Today’s incident is an indication of how dangerous Egyptian Sinai has become in the last year as the regime in Cairo tottered and Mubarak’s successors loosened the blockade of Gaza. But it also shows how perilous Israel’s southern border remains. Since the beginning of the year, 280 rockets have been fired from Gaza into Israel despite the cease-fire that is supposed to prevail between the Hamas terrorists who run the strip and the Jewish state. Despite this, we are told by apologists for the Palestinians that Hamas has abandoned violence and that it is once again time for Israel to start making more concessions.

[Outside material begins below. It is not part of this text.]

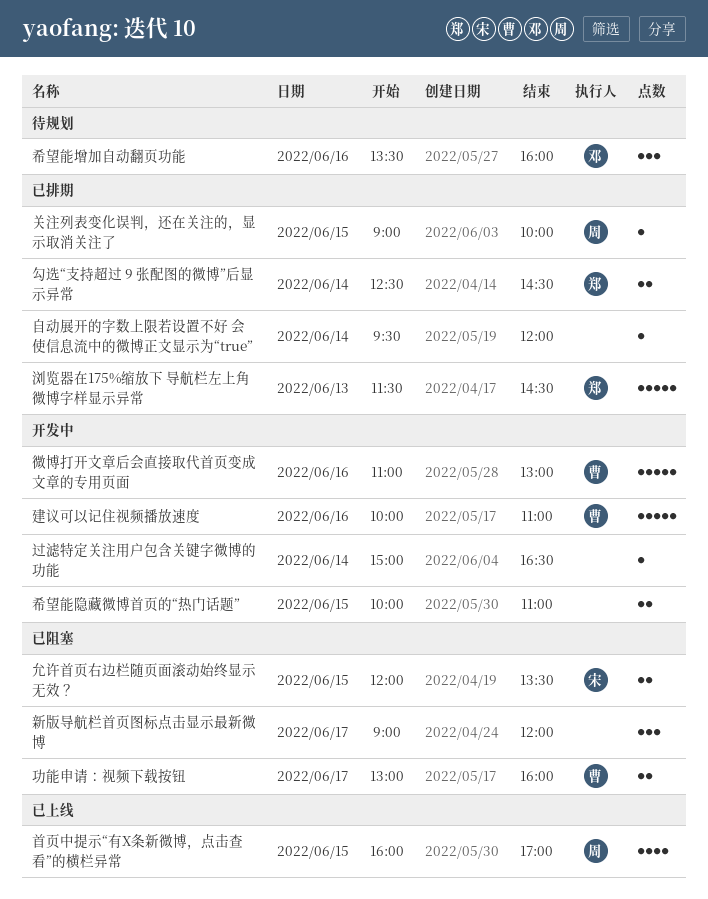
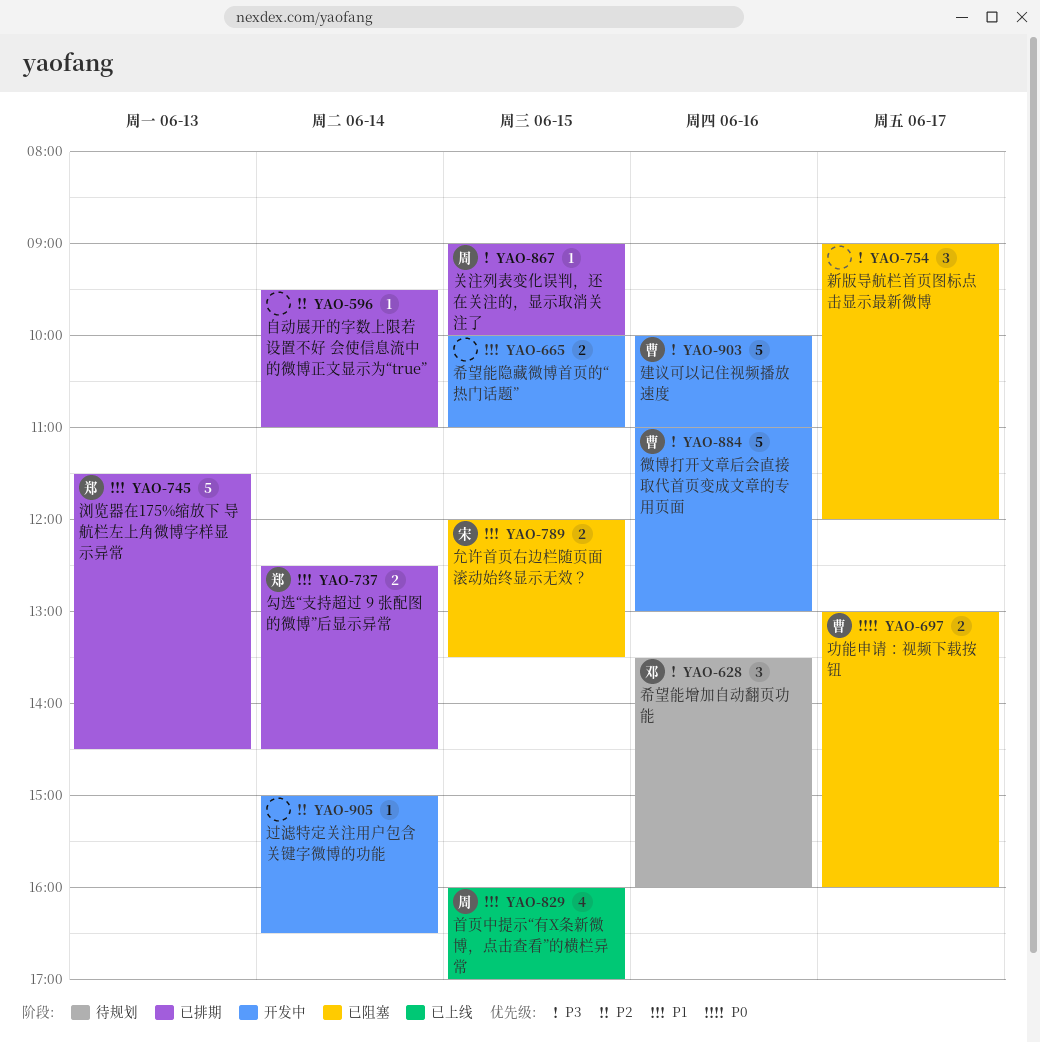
自动展开的字数上限若设置不好 会使信息流中的微博正文显示为“true”, ends: 12:00 -> 11:00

The problem is not just that the terrorist attacks from Gaza via Egypt and the rocket fire have continued. It is that the West’s attitude is Israel must simply endure them in the way residents of big cities are supposed to get used to high crime rates. Indeed, that is pretty much the way most Israelis regard their southern border. But these pinpricks are a reminder of what would happen if the West Bank were to come under the influence of Hamas following an Israeli withdrawal that those hoping to revive the peace process envision. Only then, it would not be the open spaces of the Negev that would fall under terrorist fire but metropolitan Tel Aviv and Jerusalem.
As the Egyptian crisis grows more worrisome, the latest violence in the south is just one more reason why the overwhelming majority of Israelis believe that such a withdrawal–in the absence of a sea change in Palestinian attitudes about peace–would be madness.